Bovina’s disproportionate share of the storm’s fury did have a silver lining. Fire department volunteers from four other, lower-lying communities converged on the town to help cut trees, account for residents and ease the burden on the town’s highway department. Walton Highway Supervisor Walt Geidel arrived to man the phone at the town garage so that Burgin could stay out with the crews. The county Department of Public Works also loaned the town a 10-wheel snowplow.
Nonetheless, Bovina’s crew worked for 15 hours on Tuesday and 12 on Wednesday.
“They’d said we were going to get it, so the department started preparing on Monday night,” says Councilman Chuck McIntosh.
As the snow accumulated, trees fell across roads and power lines, which made clean up and repair interminable. A road cleared on Tuesday often had new damage to be cleared on Wednesday.
The New Kingston Mountain Road was the hardest hit of the main town routes. Burgin states that nearly 100 trees fell on that road alone.
The Red Cross set up two shelters—in Delhi and Andes—to offer supplies and a warm place to sleep, but neither location received overnight visitors or dispensed supplies.

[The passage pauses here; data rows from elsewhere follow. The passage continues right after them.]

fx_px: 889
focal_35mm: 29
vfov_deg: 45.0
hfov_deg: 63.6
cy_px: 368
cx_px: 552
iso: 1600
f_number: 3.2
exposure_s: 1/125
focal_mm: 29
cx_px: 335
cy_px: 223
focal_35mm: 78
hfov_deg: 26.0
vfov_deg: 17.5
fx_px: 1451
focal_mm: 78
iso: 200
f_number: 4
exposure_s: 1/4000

Both shelters closed Friday.
“The county emergency services set up a reverse 911 call to residents so everyone got the word,” says Burgin. “We sent fire and EMS crews up the roads to places we couldn’t reach on Tuesday to see who needed help. But everyone just wanted to stay put.”

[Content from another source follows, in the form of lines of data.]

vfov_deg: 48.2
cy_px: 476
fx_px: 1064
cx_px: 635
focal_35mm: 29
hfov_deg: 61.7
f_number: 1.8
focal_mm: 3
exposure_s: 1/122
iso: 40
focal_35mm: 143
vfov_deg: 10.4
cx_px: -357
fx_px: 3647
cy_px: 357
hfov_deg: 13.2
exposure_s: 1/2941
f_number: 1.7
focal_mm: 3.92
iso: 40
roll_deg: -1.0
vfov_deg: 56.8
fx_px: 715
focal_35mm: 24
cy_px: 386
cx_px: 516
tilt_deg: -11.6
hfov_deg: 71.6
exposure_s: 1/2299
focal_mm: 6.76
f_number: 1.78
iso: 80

The Bovina crews’ job was complicated when their radios stopped working on Tuesday evening. “That’s where the fire departments and EMS really helped out,” says McIntosh.
With warm weather predicted for the coming week and the snow melting away to a few stubborn patches, the town seems happy to resume business as usual. “We’re still cutting trees,” says Burgin. “But we’re ready for the next one. They’re talking about more snow on Sunday.”
Certainly the October Surprise will be remembered, if not too fondly.
“Two days without power, you don’t really mind,” said a man inside Russell’s Store on Monday. “It’s when you get to three days—like I did—then you call it miserable.”
Supervisor Mole wants to be prepared for the next blast of winter. “It’s definitely a good time to get a generator,” she said.